HHS Secretary Thompson On the Privacy Regs Going Into Effect
April
11, 2003
From the time of Hippocrates, privacy in medical care has been
of prime importance to patients and to the medical profession. Today, as
electronic data transmission is becoming ingrained in our health care system,
we have new challenges to insure that medical privacy is secured. While many
states have enacted laws giving differing degrees of protection, there has
never before been a federal standard defining and ensuring medical privacy. Now
new federal standards are coming into force to protect the personal health
information of every American patient.
As of Monday, April 14, millions
of health plans, hospitals, doctors and other health care providers around the
country must comply with new federal privacy regulations. To develop these
regulations, the Department of Health and Human Services went through an
extensive process of consultation and consensus that included reviewing and
considering more than 100,000 public comments.
These new federal health
privacy regulations set a national floor of privacy protections that will
reassure patients that their medical records are kept confidential. The rules
will help to ensure appropriate privacy safeguards are in place as we harness
information technologies to improve the quality of care provided to patients.

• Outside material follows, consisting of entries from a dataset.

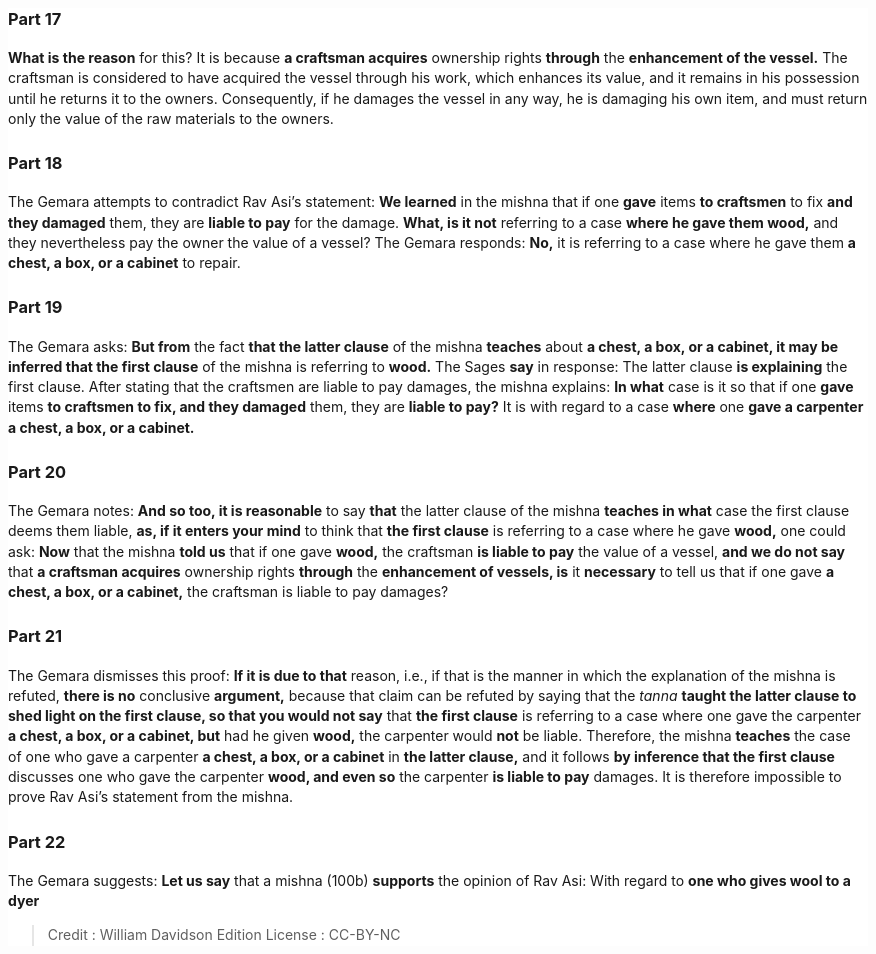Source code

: ### Part 17
<b>What is the reason</b> for this? It is because <b>a craftsman acquires</b> ownership rights <b>through</b> the <b>enhancement of the vessel.</b> The craftsman is considered to have acquired the vessel through his work, which enhances its value, and it remains in his possession until he returns it to the owners. Consequently, if he damages the vessel in any way, he is damaging his own item, and must return only the value of the raw materials to the owners.

### Part 18
The Gemara attempts to contradict Rav Asi’s statement: <b>We learned</b> in the mishna that if one <b>gave</b> items <b>to craftsmen</b> to fix <b>and they damaged</b> them, they are <b>liable to pay</b> for the damage. <b>What, is it not</b> referring to a case <b>where he gave them wood,</b> and they nevertheless pay the owner the value of a vessel? The Gemara responds: <b>No,</b> it is referring to a case where he gave them <b>a chest, a box, or a cabinet</b> to repair.

### Part 19
The Gemara asks: <b>But from</b> the fact <b>that the latter clause</b> of the mishna <b>teaches</b> about <b>a chest, a box, or a cabinet, it may be inferred that the first clause</b> of the mishna is referring to <b>wood.</b> The Sages <b>say</b> in response: The latter clause <b>is explaining</b> the first clause. After stating that the craftsmen are liable to pay damages, the mishna explains: <b>In what</b> case is it so that if one <b>gave</b> items <b>to craftsmen to fix, and they damaged</b> them, they are <b>liable to pay?</b> It is with regard to a case <b>where</b> one <b>gave a carpenter a chest, a box, or a cabinet.</b>

### Part 20
The Gemara notes: <b>And so too, it is reasonable</b> to say <b>that</b> the latter clause of the mishna <b>teaches in what</b> case the first clause deems them liable, <b>as, if it enters your mind</b> to think that <b>the first clause</b> is referring to a case where he gave <b>wood,</b> one could ask: <b>Now</b> that the mishna <b>told us</b> that if one gave <b>wood,</b> the craftsman <b>is liable to pay</b> the value of a vessel, <b>and we do not say</b> that <b>a craftsman acquires</b> ownership rights <b>through</b> the <b>enhancement of vessels, is</b> it <b>necessary</b> to tell us that if one gave <b>a chest, a box, or a cabinet,</b> the craftsman is liable to pay damages?

### Part 21
The Gemara dismisses this proof: <b>If it is due to that</b> reason, i.e., if that is the manner in which the explanation of the mishna is refuted, <b>there is no</b> conclusive <b>argument,</b> because that claim can be refuted by saying that the <i>tanna</i> <b>taught the latter clause to shed light on the first clause, so that you would not say</b> that <b>the first clause</b> is referring to a case where one gave the carpenter <b>a chest, a box, or a cabinet, but</b> had he given <b>wood,</b> the carpenter would <b>not</b> be liable. Therefore, the mishna <b>teaches</b> the case of one who gave a carpenter <b>a chest, a box, or a cabinet</b> in <b>the latter clause,</b> and it follows <b>by inference that the first clause</b> discusses one who gave the carpenter <b>wood, and even so</b> the carpenter <b>is liable to pay</b> damages. It is therefore impossible to prove Rav Asi’s statement from the mishna.

### Part 22
The Gemara suggests: <b>Let us say</b> that a mishna (100b) <b>supports</b> the opinion of Rav Asi: With regard to <b>one who gives wool to a dyer</b>

>Credit : William Davidson Edition
>License : CC-BY-NC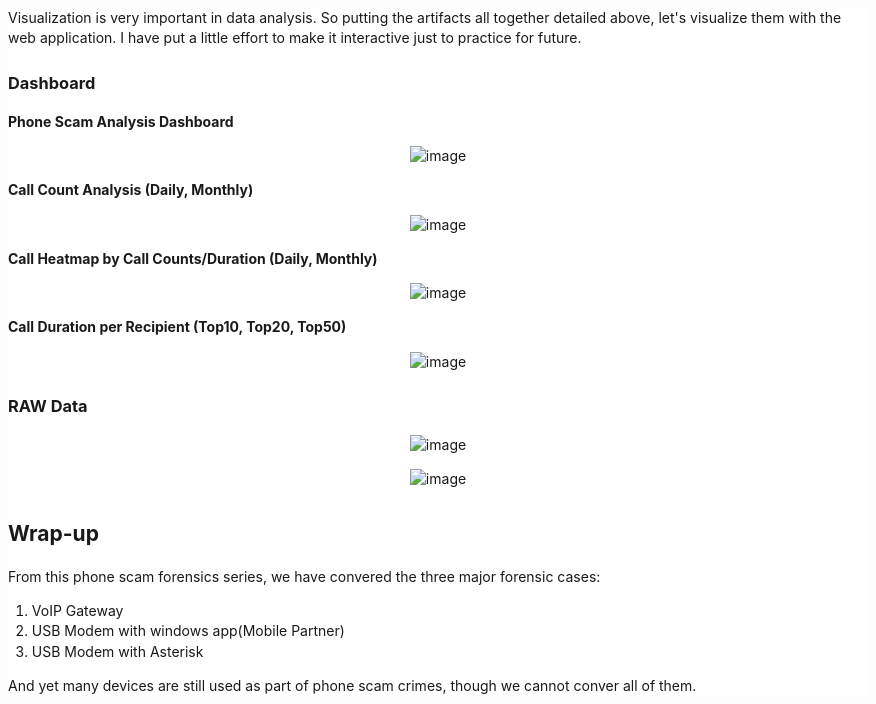 Visualization is very important in data analysis. So putting the artifacts all together detailed above, let's visualize them with the web application. I have put a little effort to make it interactive just to practice for future.

### Dashboard

**Phone Scam Analysis Dashboard**

<p align="center">
  <img src="https://i.imgur.com/6PiGmMq.png" alt="image"/>
</p>

**Call Count Analysis (Daily, Monthly)**

<p align="center">
  <img src="https://i.imgur.com/MEzuaQ3.png" alt="image"/>
</p>

**Call Heatmap by Call Counts/Duration (Daily, Monthly)**

<p align="center">
  <img src="https://i.imgur.com/8hnx2PN.png" alt="image"/>
</p>

**Call Duration per Recipient (Top10, Top20, Top50)**

<p align="center">
  <img src="https://i.imgur.com/YW3wiv8.png" alt="image"/>
</p>


### RAW Data

<p align="center">
  <img src="https://i.imgur.com/syik6ju.png" alt="image"/>
</p>

<p align="center">
  <img src="https://i.imgur.com/BjxCJwK.png" alt="image"/>
</p>


## Wrap-up

From this phone scam forensics series, we have convered the three major forensic cases:

1. VoIP Gateway
2. USB Modem with windows app(Mobile Partner)
3. USB Modem with Asterisk

And yet many devices are still used as part of phone scam crimes, though we cannot conver all of them.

Consumers will benefit from these new limits on the way their personal medical
records may be used or disclosed by those entrusted with this sensitive
information.
The new protections give patients greater access to their
own medical records and more control over how their personal information is
used by their health plans and health care providers. Consumers will get a
notice explaining how their health plans, doctors, pharmacies and other health
care providers use, disclose and protect their personal information. In
addition, consumers will have the ability to see and copy their health records
and to request corrections of any errors included in their records.
Consumers may file complaints about privacy issues with their health
plans or providers or with our Office for Civil Rights. The new rules also
reflect a common-sense balance between protecting patients' privacy and
ensuring the best quality care for patients. They do not interfere with the
ability of doctors to treat their patients, and they allow important public
health activities, such as tracking infectious disease outbreaks and reporting
adverse drug events, to continue.
Over the past two years, we've worked
aggressively to provide doctors, hospitals and other covered entities with the
information that they need to comply with the rule. We've held a series of
regional conferences on the privacy regulations and participated in hundreds of
other conferences and meetings with those affected by the regulations. We've
provided extensive guidance and other technical assistance materials that
clarify key provisions of the rule, so those affected take the right steps but
don't go overboard at the expense of the quality of their patients' care. Many
of these materials, including an extensive collection of frequently asked
questions, are on our Web site at http://www.hhs.gov/ocr/hipaa/assist.html.
We will continue our efforts to encourage covered entities to comply
with the regulations' requirements. After all, this is the best way to ensure
that patients get the rights and protections that they expect. Of course, we
have all the enforcement options available to us under the rule, including
civil monetary penalties, and we will use them as and when necessary to obtain
our goal of protecting the confidentiality of personal medical information.